I read with interest the article by Minamino et al. [1]. I would like to clarify some of the significant findings and suggest re-analysis needed to validate their core conclusion.

Authors have concluded that urinary Na/K ratio is an independent indicator associated with current RA disease activity.

First, physiologically, with regard to dietary sodium intake, it is worth to remind that some people are more sodium-responsive [2]. In a recent study in Japanese evacuees after the Great East Japan Earthquake investigating salt intake and risk of disaster hypertension, “there was an interaction between estimated sodium intake and disaster hypertension according to the presence or absence of high risk of salt-sensitive hypertension in the group without prevalent hypertension (P=0.03)”. Considering that participants in the study of Minamino et al. [1] were enrolled from a cohort database (KURAMA) in a non-random manner, this raises a concern whether subpopulations existed in their study population (e.g., sodium-responsive subjects) in which adaptation to sodium-induced hypercalciuria [3] or sodium-induced hypokalemia [4] could be compromised.

With regard to hypertension, it is known that in sodium-responsive individuals, KCl prevents the rise in blood pressure induced by dietary salt; however, with a low sodium intake, no significant effect on blood pressure is seen. It is also known that potassium itself reduces the rise in blood pressure caused by sodium chloride intake and reduces the increased sympathetic postural response which is seen in people on low-sodium diets [3].

Minamino et al. [1] have estimated daily salt intake using Tanaka’s formula; however, there was no report on dietary potassium intake or an estimation of K intake.
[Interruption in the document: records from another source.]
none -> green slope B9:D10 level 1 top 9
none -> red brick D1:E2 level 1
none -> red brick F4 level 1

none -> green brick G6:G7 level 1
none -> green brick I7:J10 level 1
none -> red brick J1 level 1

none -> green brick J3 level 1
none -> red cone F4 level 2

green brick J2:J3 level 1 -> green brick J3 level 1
Urinary potassium was initially suggested to be reliable for use as a recovery biomarker in dietary studies [5]; however, precautions should be taken into account, as these findings are not replicated in an outpatient setting. Furthermore, in subsequent replication study [6], researchers concluded that due to measurement error in one or both estimates from dietary and urine measures, correlations between dietary and urinary sodium or potassium is very low [6]. In Japanese population, this may be even more pronounced because of significant difference in terms of dietary sodium and potassium intake among people [7].

This raises another issue since relation between blood pressure and dietary salt can be modulated by other dietary factors, such as potassium, where potassium intake can blunt the sodium-blood pressure relationship [8]. In support of this, it is worth to mention results of a recent international study (INTERMAP Research Group) carried out to determine dietary potassium intake in Japanese participants aged 40–59 years. Here, potassium intake per 1000 kcal of total energy intake, with participants stratified by urinary potassium excretion per unit of body weight (UK/BW) quartiles, was significantly different (P for trend < 0.001) [7], suggesting that due to the cross-sectional nature of the study by Minamino et al. [1], and non-random enrollment of the participants in their cohort, it is quite rational to assume that dietary potassium intakes in RA outpatients in the study of Minamino et al. to be different as well. This is especially important since daily dietary potassium intake can be as large as the extracellular potassium pool [9]. This is again relevant because Minamino et al. [1] have used spot urine samples to estimate salt intake using Tanaka formula [10], which has recently been questioned, mean differences for the Tanaka formula compared to the referred 24-h urinary sodium excretion was significantly different (difference (95% CI), 542 (261, 824); P < 0.001) [11].

Secondly, NaCl cotransporter (NCC) activation, during hypovolemia, by the renin-angiotensin system stimulates sodium reabsorption and thus preventing potassium secretion. While NCC inactivation following high dietary potassium intake maximizes kaliuresis and limits sodium retention, in spite of high aldosterone levels, NCC activation following a low-potassium diet contributes to salt-sensitive hypertension [9]. It appears that due to the lack of available data on potassium intake and other confounding factors, current data analysis was not sufficient to draw a solid result.

Third, sodium depletion results in increased renin expression in different tissues such as kidney, heart, and adrenal. Renin expression is regulated in a tissue-specific manner. This highlights different functions for the sodium-responsive and -nonresponsive systems [12]. This evidence is relevant since components of renin-angiotensin system are recently shown to be associated with disease activity and subclinical atherosclerosis in rheumatoid arthritis [13] and are differentially expressed in patients with RA and osteoarthritis [14]. No evidence of sodium depletion is provided by Minamino et al. [1], and it is difficult to judge if some associations with RA disease activity and hypertension was partly or totally mediated by renin-angiotensin system.

These imply that their conclusion stating that urinary Na/K ratio is an independent indicator associated with current RA disease activity and hypertension could be either an artifact or association in some patients might be more pronounced (most probably), while in some patients, associations might be attenuated (less probably). Authors might choose to re-analyze their data, particularly if they could adjust for confounding factors such as rennin-angiotensin, in case data were available. A mediation analysis performed to support the conclusion is also recommended.